*DATA SHOWN*.
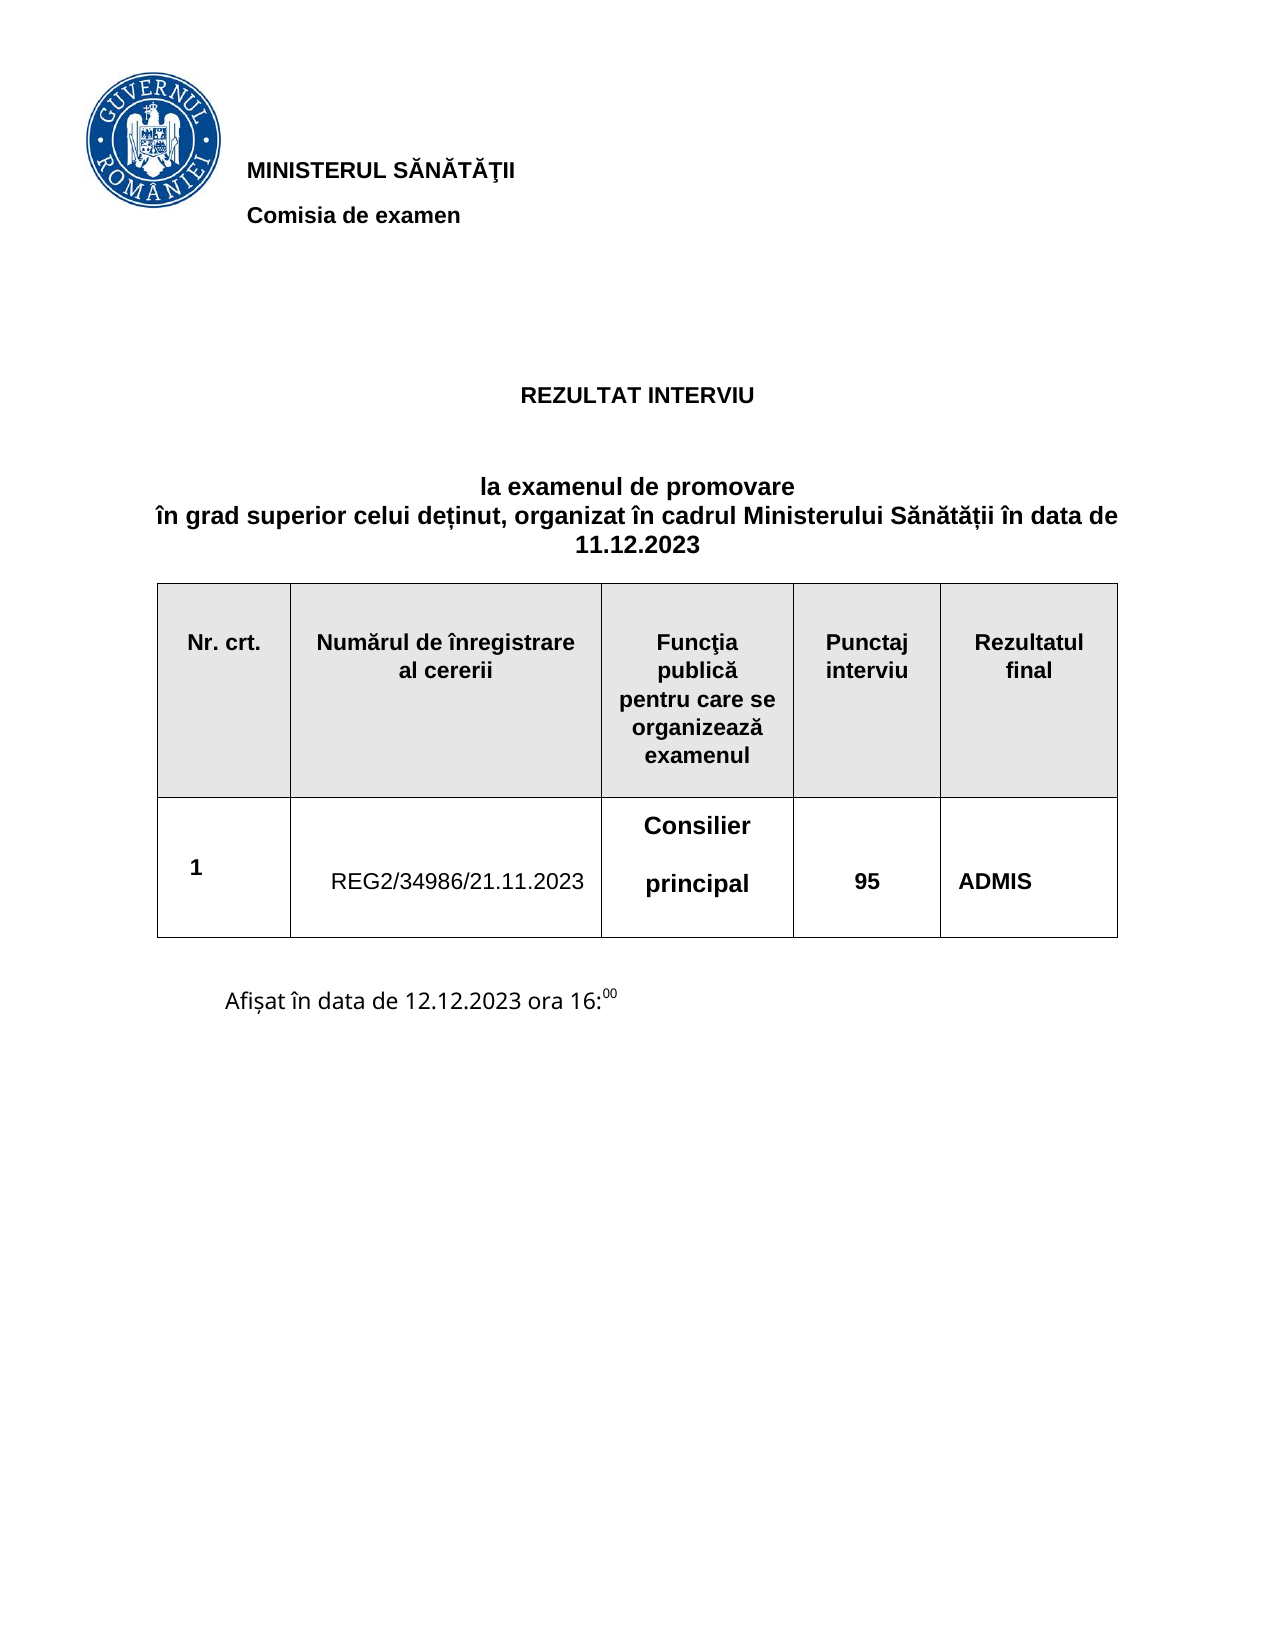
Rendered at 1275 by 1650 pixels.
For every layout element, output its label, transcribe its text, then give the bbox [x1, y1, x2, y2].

table_cell 95 [794, 798, 940, 937]
table_header Punctaj interviu [794, 584, 940, 797]
table_header Rezultatul final [941, 584, 1117, 797]
table_cell Consilier principal [602, 798, 793, 937]
table_cell [158, 798, 290, 937]
table_header Nr. crt. [158, 584, 290, 797]
text Afișat în data de 12.12.2023 ora 16:00 [156, 985, 1119, 1016]
text MINISTERUL SĂNĂTĂŢII [222, 157, 1119, 183]
table_header Numărul de înregistrare al cererii [291, 584, 601, 797]
picture [84, 71, 222, 209]
table_cell REG2/34986/21.11.2023 [291, 798, 601, 937]
text Comisia de examen [156, 202, 1119, 228]
text REZULTAT INTERVIU [156, 382, 1119, 408]
table_header Funcţia publică pentru care se organizează examenul [602, 584, 793, 797]
table_cell ADMIS [941, 798, 1117, 937]
text în grad superior celui deținut, organizat în cadrul Ministerului Sănătății în data de 11.12.2023 [156, 501, 1119, 559]
text la examenul de promovare [156, 472, 1119, 501]
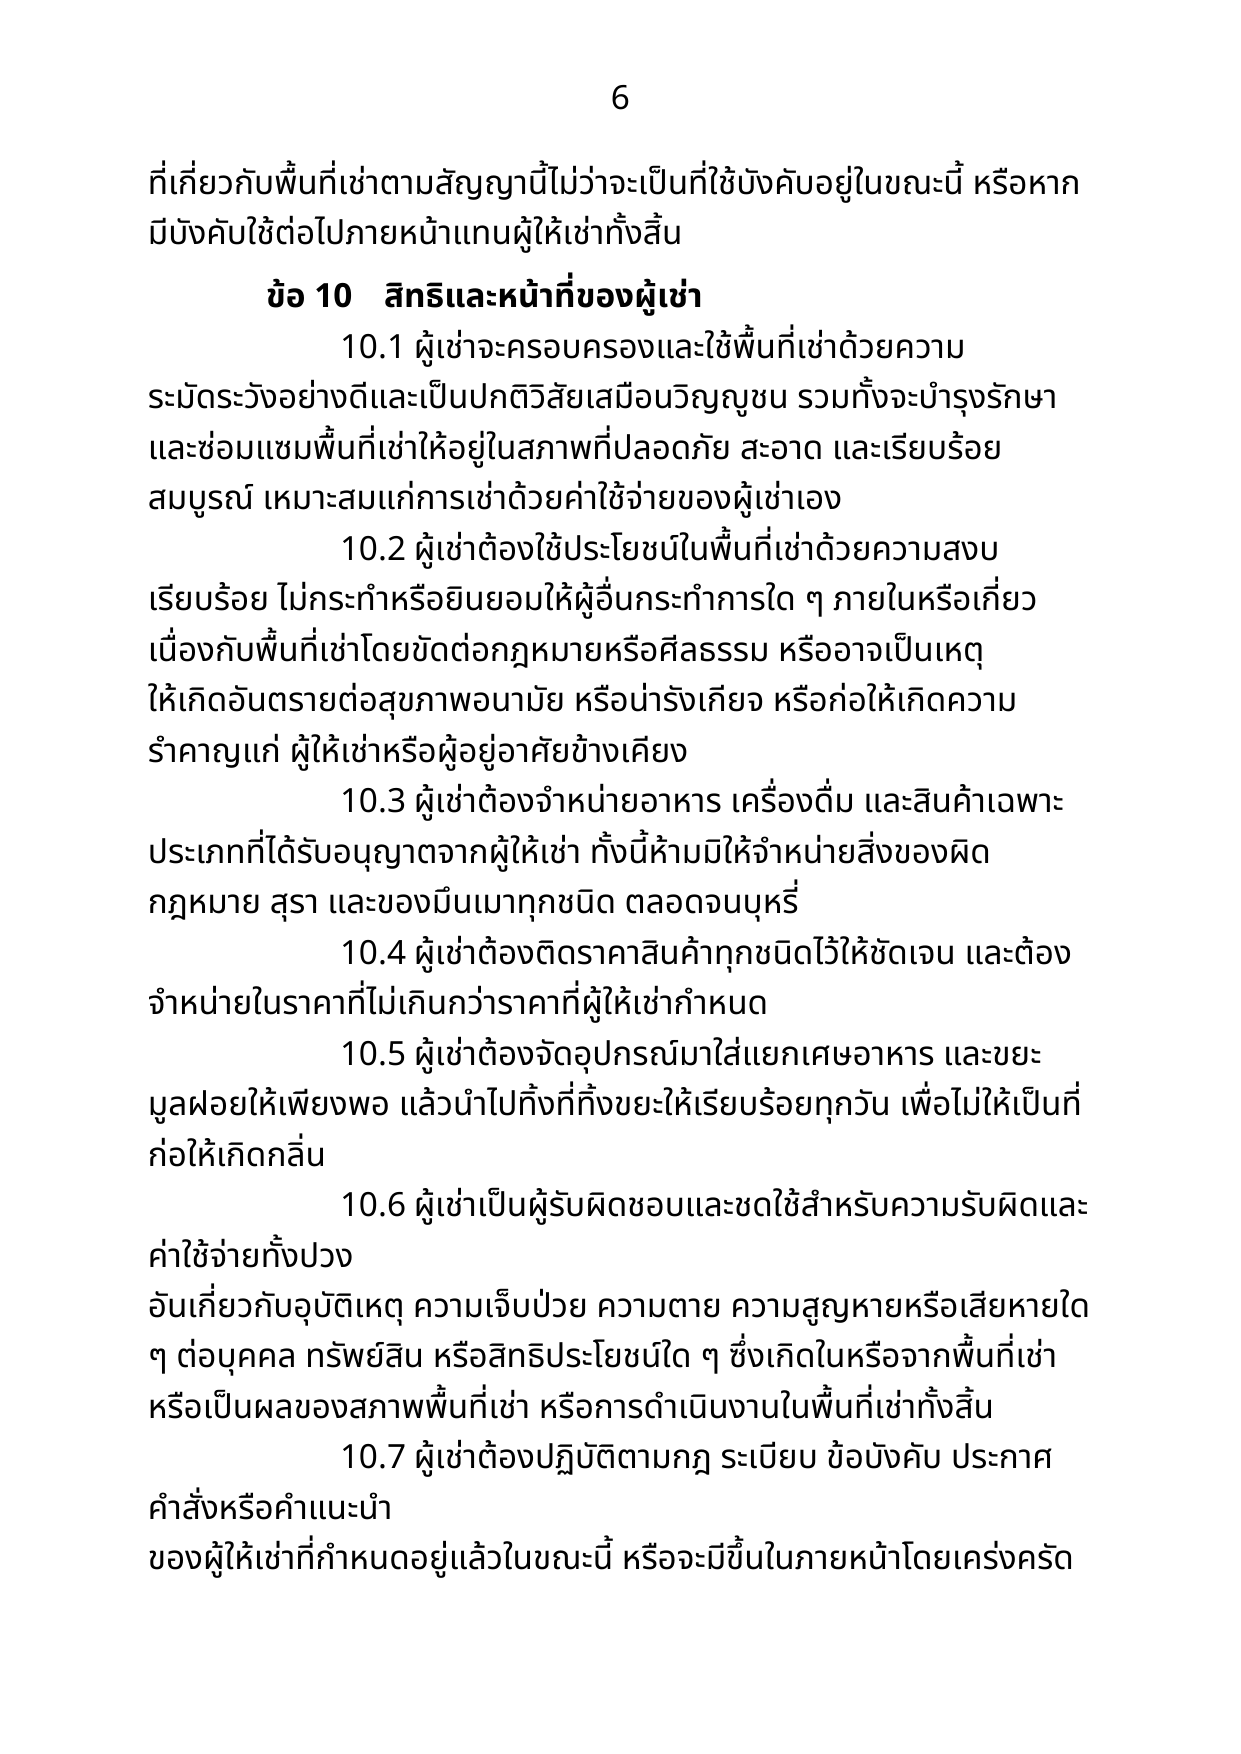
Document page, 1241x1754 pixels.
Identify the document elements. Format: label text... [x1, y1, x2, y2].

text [148, 159, 1092, 260]
text 10.2 ผู้เช่าต้องใช้ประโยชน์ในพื้นที่เช่าด้วยความสงบเรียบร้อย ไม่กระทำหรือยินยอมให้ผู้อื่นกระทำการใด ๆ ภายในหรือเกี่ยวเนื่องกับพื้นที่เช่าโดยขัดต่อกฎหมายหรือศีลธรรม หรืออาจเป็นเหตุ ให้เกิดอันตรายต่อสุขภาพอนามัย หรือน่ารังเกียจ หรือก่อให้เกิดความรำคาญแก่ ผู้ให้เช่าหรือผู้อยู่อาศัยข้างเคียง [148, 525, 1092, 777]
text 10.5 ผู้เช่าต้องจัดอุปกรณ์มาใส่แยกเศษอาหาร และขยะมูลฝอยให้เพียงพอ แล้วนำไปทิ้งที่ทิ้งขยะให้เรียบร้อยทุกวัน เพื่อไม่ให้เป็นที่ก่อให้เกิดกลิ่น [148, 1029, 1092, 1181]
text 10.6 ผู้เช่าเป็นผู้รับผิดชอบและชดใช้สำหรับความรับผิดและค่าใช้จ่ายทั้งปวง อันเกี่ยวกับอุบัติเหตุ ความเจ็บป่วย ความตาย ความสูญหายหรือเสียหายใด ๆ ต่อบุคคล ทรัพย์สิน หรือสิทธิประโยชน์ใด ๆ ซึ่งเกิดในหรือจากพื้นที่เช่าหรือเป็นผลของสภาพพื้นที่เช่า หรือการดำเนินงานในพื้นที่เช่าทั้งสิ้น [148, 1181, 1092, 1433]
text ข้อ 10 สิทธิและหน้าที่ของผู้เช่า [148, 272, 1092, 323]
text 10.3 ผู้เช่าต้องจำหน่ายอาหาร เครื่องดื่ม และสินค้าเฉพาะประเภทที่ได้รับอนุญาตจากผู้ให้เช่า ทั้งนี้ห้ามมิให้จำหน่ายสิ่งของผิดกฎหมาย สุรา และของมึนเมาทุกชนิด ตลอดจนบุหรี่ [148, 777, 1092, 928]
text 10.4 ผู้เช่าต้องติดราคาสินค้าทุกชนิดไว้ให้ชัดเจน และต้องจำหน่ายในราคาที่ไม่เกินกว่าราคาที่ผู้ให้เช่ากำหนด [148, 928, 1092, 1029]
text 10.1 ผู้เช่าจะครอบครองและใช้พื้นที่เช่าด้วยความระมัดระวังอย่างดีและเป็นปกติวิสัยเสมือนวิญญูชน รวมทั้งจะบำรุงรักษาและซ่อมแซมพื้นที่เช่าให้อยู่ในสภาพที่ปลอดภัย สะอาด และเรียบร้อยสมบูรณ์ เหมาะสมแก่การเช่าด้วยค่าใช้จ่ายของผู้เช่าเอง [148, 323, 1092, 525]
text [148, 1433, 1092, 1585]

*TASK DIRECTIONS*.
Would you reproduce the records exactly as they stand, but without the pictures?

*EXERCISE RESULT*.
Rendered at 1275 by 1650 pixels.
For every layout element, output its label, transcribe its text, then give the bbox [x1, y1, x2, y2].

table_cell 95 [794, 798, 940, 937]
table_header Punctaj interviu [794, 584, 940, 797]
table_header Rezultatul final [941, 584, 1117, 797]
table_cell Consilier principal [602, 798, 793, 937]
table_cell [158, 798, 290, 937]
table_header Nr. crt. [158, 584, 290, 797]
text Afișat în data de 12.12.2023 ora 16:00 [156, 985, 1119, 1016]
text MINISTERUL SĂNĂTĂŢII [222, 157, 1119, 183]
table_header Numărul de înregistrare al cererii [291, 584, 601, 797]
picture [84, 71, 222, 209]
table_cell REG2/34986/21.11.2023 [291, 798, 601, 937]
text Comisia de examen [156, 202, 1119, 228]
text REZULTAT INTERVIU [156, 382, 1119, 408]
table_header Funcţia publică pentru care se organizează examenul [602, 584, 793, 797]
table_cell ADMIS [941, 798, 1117, 937]
text în grad superior celui deținut, organizat în cadrul Ministerului Sănătății în data de 11.12.2023 [156, 501, 1119, 559]
text la examenul de promovare [156, 472, 1119, 501]
Document page, 1241x1754 pixels.
Identify the document elements. Format: label text... [x1, y1, x2, y2].

text [148, 159, 1092, 260]
text 10.2 ผู้เช่าต้องใช้ประโยชน์ในพื้นที่เช่าด้วยความสงบเรียบร้อย ไม่กระทำหรือยินยอมให้ผู้อื่นกระทำการใด ๆ ภายในหรือเกี่ยวเนื่องกับพื้นที่เช่าโดยขัดต่อกฎหมายหรือศีลธรรม หรืออาจเป็นเหตุ ให้เกิดอันตรายต่อสุขภาพอนามัย หรือน่ารังเกียจ หรือก่อให้เกิดความรำคาญแก่ ผู้ให้เช่าหรือผู้อยู่อาศัยข้างเคียง [148, 525, 1092, 777]
text 10.5 ผู้เช่าต้องจัดอุปกรณ์มาใส่แยกเศษอาหาร และขยะมูลฝอยให้เพียงพอ แล้วนำไปทิ้งที่ทิ้งขยะให้เรียบร้อยทุกวัน เพื่อไม่ให้เป็นที่ก่อให้เกิดกลิ่น [148, 1029, 1092, 1181]
text 10.6 ผู้เช่าเป็นผู้รับผิดชอบและชดใช้สำหรับความรับผิดและค่าใช้จ่ายทั้งปวง อันเกี่ยวกับอุบัติเหตุ ความเจ็บป่วย ความตาย ความสูญหายหรือเสียหายใด ๆ ต่อบุคคล ทรัพย์สิน หรือสิทธิประโยชน์ใด ๆ ซึ่งเกิดในหรือจากพื้นที่เช่าหรือเป็นผลของสภาพพื้นที่เช่า หรือการดำเนินงานในพื้นที่เช่าทั้งสิ้น [148, 1181, 1092, 1433]
text ข้อ 10 สิทธิและหน้าที่ของผู้เช่า [148, 272, 1092, 323]
text 10.3 ผู้เช่าต้องจำหน่ายอาหาร เครื่องดื่ม และสินค้าเฉพาะประเภทที่ได้รับอนุญาตจากผู้ให้เช่า ทั้งนี้ห้ามมิให้จำหน่ายสิ่งของผิดกฎหมาย สุรา และของมึนเมาทุกชนิด ตลอดจนบุหรี่ [148, 777, 1092, 928]
text 10.4 ผู้เช่าต้องติดราคาสินค้าทุกชนิดไว้ให้ชัดเจน และต้องจำหน่ายในราคาที่ไม่เกินกว่าราคาที่ผู้ให้เช่ากำหนด [148, 928, 1092, 1029]
text 10.1 ผู้เช่าจะครอบครองและใช้พื้นที่เช่าด้วยความระมัดระวังอย่างดีและเป็นปกติวิสัยเสมือนวิญญูชน รวมทั้งจะบำรุงรักษาและซ่อมแซมพื้นที่เช่าให้อยู่ในสภาพที่ปลอดภัย สะอาด และเรียบร้อยสมบูรณ์ เหมาะสมแก่การเช่าด้วยค่าใช้จ่ายของผู้เช่าเอง [148, 323, 1092, 525]
text [148, 1433, 1092, 1585]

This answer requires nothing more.